O fenómeno aparece na Época Moderna, no século XVI, principalmente quando a Igreja Católica Romana tudo fazia para conservar o seu tradicional poder religioso e a sua influência na sociedade, desagregados pela Reforma Protestante e a quebra de autoridade papal. O anti-catolicismo nasceu com esta Reforma, que assumia esse “anti” de forma clara e activa, como sucedeu em Inglaterra na implantação do Anglicanismo, e na Irlanda a partir do século XVII com imposição de populações protestantes inglesas e escocesas na Ilha para sobreposição aos irlandeses católicos, entre outras nuances do processo, mais violentas e agressivas, que aqui nos abstemos de recordar, pela crueldade e ferocidade, além do saldo de mortes inusitado. Por outro lado, neste século XVII, deu-se o crescendo de doutrinas humanistas e da ciência, nas bases do que é nos nossos dias, pondo-se em causa Deus e a religião, principalmente a Católica. As guerras religiosas que fustigariam a Europa nessa centúria tinham um forte cunho anti-católico. O novo mapa religioso, cultural e mental europeu foi em grande parte forjado nesse século, logo a semente anti-católica estava fortemente impregnada em várias regiões. A ruptura consumava-se.

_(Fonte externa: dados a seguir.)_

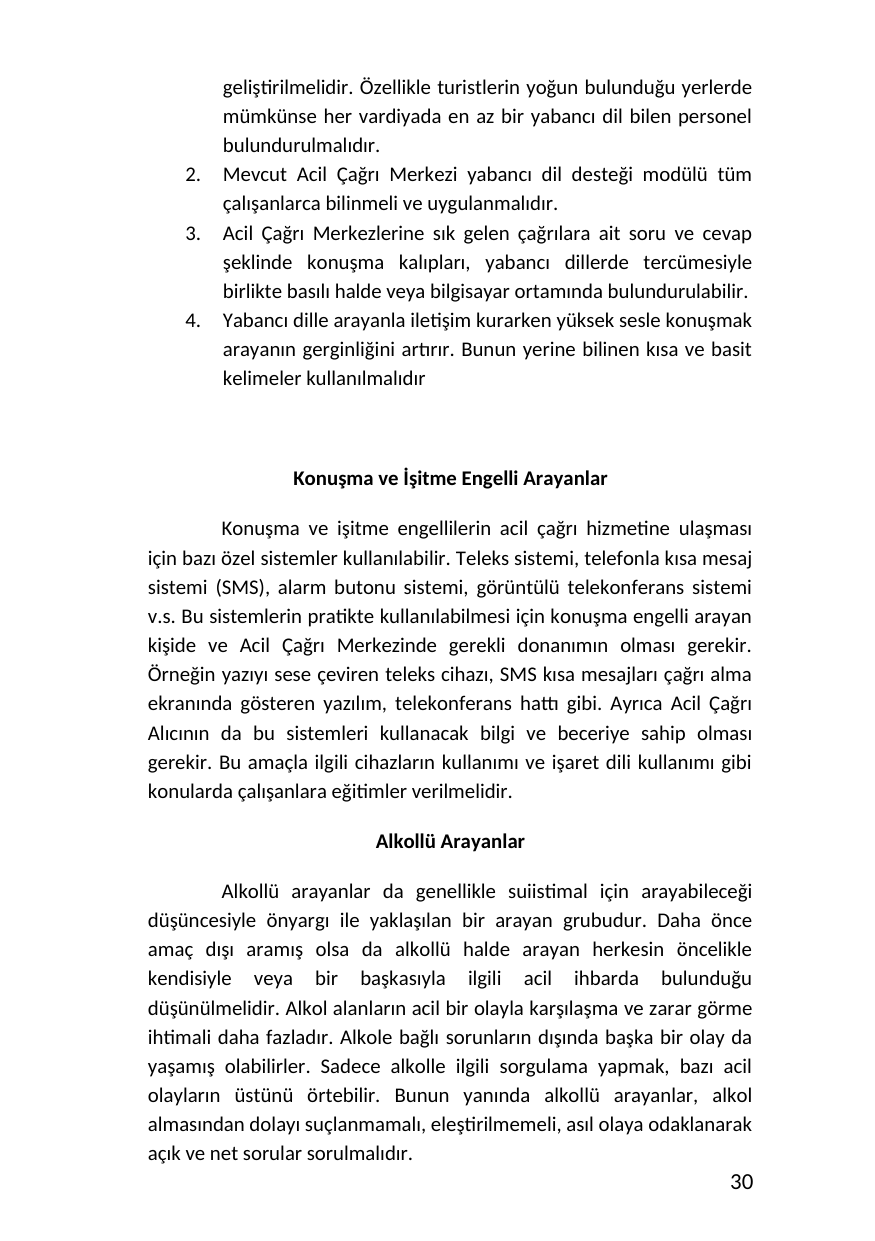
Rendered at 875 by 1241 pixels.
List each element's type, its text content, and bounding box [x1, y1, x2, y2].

text Alkollü arayanlar da genellikle suiistimal için arayabileceği düşüncesiyle önyargı ile yaklaşılan bir arayan grubudur. Daha önce amaç dışı aramış olsa da alkollü halde arayan herkesin öncelikle kendisiyle veya bir başkasıyla ilgili acil ihbarda bulunduğu düşünülmelidir. Alkol alanların acil bir olayla karşılaşma ve zarar görme ihtimali daha fazladır. Alkole bağlı sorunların dışında başka bir olay da yaşamış olabilirler. Sadece alkolle ilgili sorgulama yapmak, bazı acil olayların üstünü örtebilir. Bunun yanında alkollü arayanlar, alkol almasından dolayı suçlanmamalı, eleştirilmemeli, asıl olaya odaklanarak açık ve net sorular sorulmalıdır. [148, 878, 753, 1166]
list Mevcut Acil Çağrı Merkezi yabancı dil desteği modülü tüm çalışanlarca bilinmeli ve uygulanmalıdır. [185, 161, 753, 216]
list Yabancı dille arayanla iletişim kurarken yüksek sesle konuşmak arayanın gerginliğini artırır. Bunun yerine bilinen kısa ve basit kelimeler kullanılmalıdır [185, 307, 753, 391]
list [185, 74, 753, 158]
text Konuşma ve işitme engellilerin acil çağrı hizmetine ulaşması için bazı özel sistemler kullanılabilir. Teleks sistemi, telefonla kısa mesaj sistemi (SMS), alarm butonu sistemi, görüntülü telekonferans sistemi v.s. Bu sistemlerin pratikte kullanılabilmesi için konuşma engelli arayan kişide ve Acil Çağrı Merkezinde gerekli donanımın olması gerekir. Örneğin yazıyı sese çeviren teleks cihazı, SMS kısa mesajları çağrı alma ekranında gösteren yazılım, telekonferans hattı gibi. Ayrıca Acil Çağrı Alıcının da bu sistemleri kullanacak bilgi ve beceriye sahip olması gerekir. Bu amaçla ilgili cihazların kullanımı ve işaret dili kullanımı gibi konularda çalışanlara eğitimler verilmelidir. [148, 516, 753, 803]
text Alkollü Arayanlar [148, 828, 753, 853]
text Konuşma ve İşitme Engelli Arayanlar [148, 466, 753, 491]
list Acil Çağrı Merkezlerine sık gelen çağrılara ait soru ve cevap şeklinde konuşma kalıpları, yabancı dillerde tercümesiyle birlikte basılı halde veya bilgisayar ortamında bulundurulabilir. [185, 220, 753, 303]
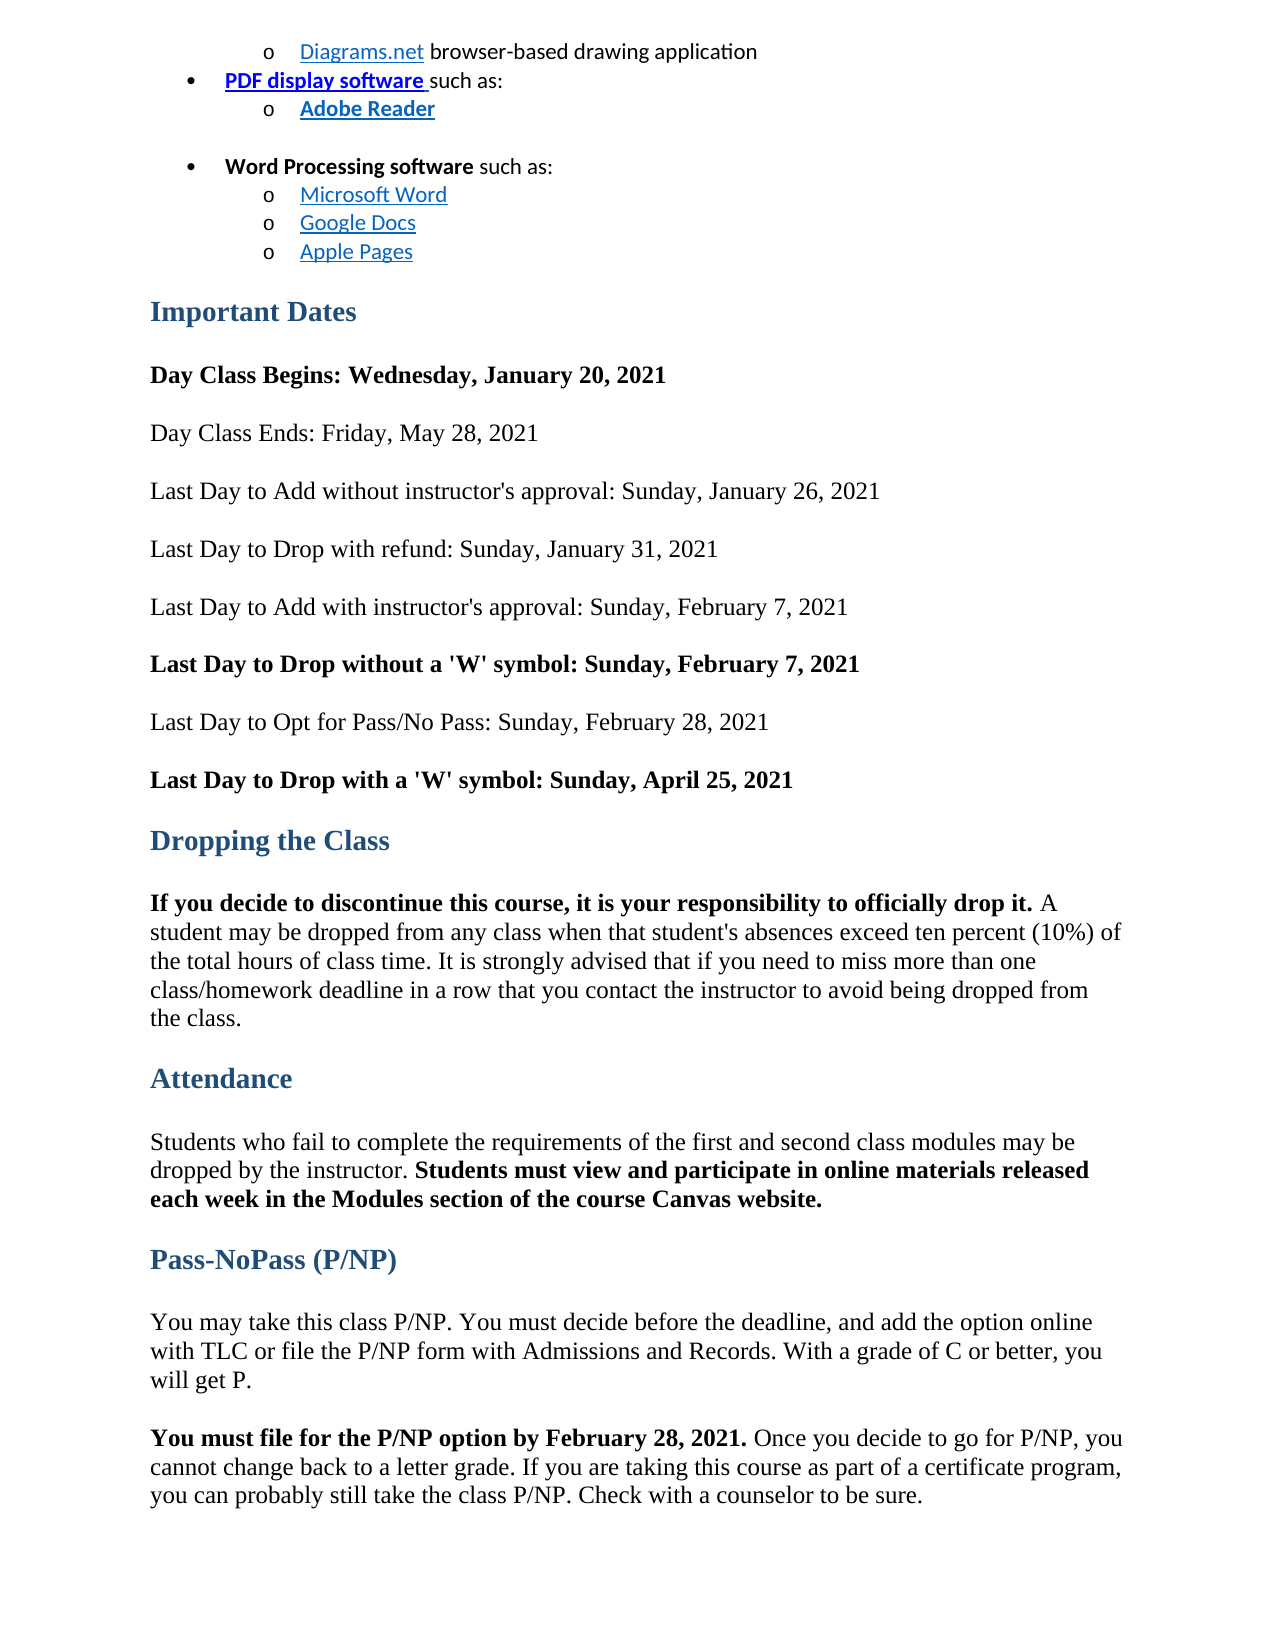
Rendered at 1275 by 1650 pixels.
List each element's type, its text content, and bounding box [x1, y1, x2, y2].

A secularização mais tarde fez aumentar o anti-catolicismo, suscitando novos focos de origem do “conceito”, como algumas instituições. A hostilidade contra Roma, o Papa, a Igreja Católica e a sua influência política, social, espiritual, religiosa cresceriam ainda mais a partir da Revolução Francesa.
O anti-catolicismo não se propõe tanto a um combate doutrinal e espiritual, muitos dos seus activistas não conhecem a Igreja e a doutrina católica minimamente, apenas embandeiram por moda ou movidos em massas, ou por revoltas de carácter pessoal e vendetas contra uma infância e educação que de repente se tornava mais “fashionable” criticar ou esquecer. A política e a sociedade fazem o resto, a crise e a invenção de fantasmas acabam por levar ao extremo. Mas porquê? A maior parte dos sequazes não sabe nem quer saber. Não, não é um manifesto nem uma revolta, é uma constatação. Em muitos países existe uma perseguição a minorias católicas. Ou existiu. Ou também contra a maioria católica, como sucedeu na Europa do Sul e na Irlanda. Ou na forma anticlerical, existem ainda hoje formas de anti-catolicismo. Até contra os leigos, não é apenas contra a hierarquia. Em muitos regimes totalitários e ditatoriais, mas também em muitos regimes democráticos e pluralistas, em muitas nações onde a liberdade e a igualdade são apanágios de civilização e bandeira desfraldada ao vento, há ainda desacertos e pormenores anti-católicos.
Falemos de estigmas, não como os de São Francisco de Assis ou de Santa Catarina de Siena, mas de carácter social, político, laboral, porque se é católico. No mundo ocidental, principalmente. Só recentemente em Inglaterra, por exemplo, se reformulou a lei que proibia que um católico pudesse ser soberano do Reino Unido ou que o soberano se pudesse casar com uma pessoa que professasse a religião católica. Ou um Primeiro-Ministro que só pode assumir a sua fé católica depois de te deixado o cargo? Leis com origens antigas, do tempo do anti-catolicismo de Estado. Será que desapareceu? Cremos que não, embora sob outras denominações de origem ou de sociedade.